The only edge case I can think of is that your job completes, but hits the walltime while FWS is communicating with the database to update the state to COMPLETED which occurs after the job completes. Typically, the database communication to update the state would only take a few seconds maximum, so the chances of your job completing but then hitting walltime during FWS communication would be quite small.
One thing you could do to try to debug would be to see how long the database communication might be taking. For example, pick a COMPLETED job and examine its Launch object in the database, particularly the timestamps that show you when the job started RUNNING and when it was tagged as COMPLETED. Then compare that time to the actual or expected runtime of your job (if you have that somewhere).
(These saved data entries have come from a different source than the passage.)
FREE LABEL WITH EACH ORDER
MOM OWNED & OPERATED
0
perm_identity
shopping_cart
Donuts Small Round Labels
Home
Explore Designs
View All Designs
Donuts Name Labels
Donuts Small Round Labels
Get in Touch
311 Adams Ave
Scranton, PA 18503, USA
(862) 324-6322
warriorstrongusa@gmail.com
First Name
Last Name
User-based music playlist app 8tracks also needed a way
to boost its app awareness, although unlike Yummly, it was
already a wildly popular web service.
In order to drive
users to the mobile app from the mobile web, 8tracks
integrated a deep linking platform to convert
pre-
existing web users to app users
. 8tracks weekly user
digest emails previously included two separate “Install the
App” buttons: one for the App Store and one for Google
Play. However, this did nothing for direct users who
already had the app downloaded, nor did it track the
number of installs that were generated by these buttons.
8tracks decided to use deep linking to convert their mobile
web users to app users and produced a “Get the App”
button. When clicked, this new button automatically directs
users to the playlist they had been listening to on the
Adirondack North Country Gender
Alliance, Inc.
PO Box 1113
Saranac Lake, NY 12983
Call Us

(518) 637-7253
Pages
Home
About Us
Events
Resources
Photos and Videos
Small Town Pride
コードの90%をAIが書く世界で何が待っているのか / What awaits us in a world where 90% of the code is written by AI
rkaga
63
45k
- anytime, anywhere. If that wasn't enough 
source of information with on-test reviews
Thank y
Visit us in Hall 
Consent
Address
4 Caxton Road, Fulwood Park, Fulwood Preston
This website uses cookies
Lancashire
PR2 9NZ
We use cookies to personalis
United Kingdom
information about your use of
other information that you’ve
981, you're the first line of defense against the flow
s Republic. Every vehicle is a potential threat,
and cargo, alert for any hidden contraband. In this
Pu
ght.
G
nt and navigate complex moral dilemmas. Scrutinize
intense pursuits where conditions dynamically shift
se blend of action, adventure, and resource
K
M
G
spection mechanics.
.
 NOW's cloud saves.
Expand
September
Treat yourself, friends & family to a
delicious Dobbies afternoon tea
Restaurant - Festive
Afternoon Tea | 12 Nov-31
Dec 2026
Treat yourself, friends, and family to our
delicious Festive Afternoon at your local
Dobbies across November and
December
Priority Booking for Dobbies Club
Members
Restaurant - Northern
If there is a big discrepancy it could be an indicator that the database is taking way to way too long to update for your job, and hitting walltime in the middle of the update.
Do you happen to have very large workflows (e.g. 1000 FWS or more)? I could see this perhaps being a bigger problem as the workflows get larger, although I think we have done a lot recently to speed up database updates of large workflows.
Note that there is no way to explicitly mark a FW as completed. While if you are desperate and risk-taking you could try manually calling the Launchpad.complete_launch() method, I wouldn't really recommend this and suggest you try fixing the underlying problem.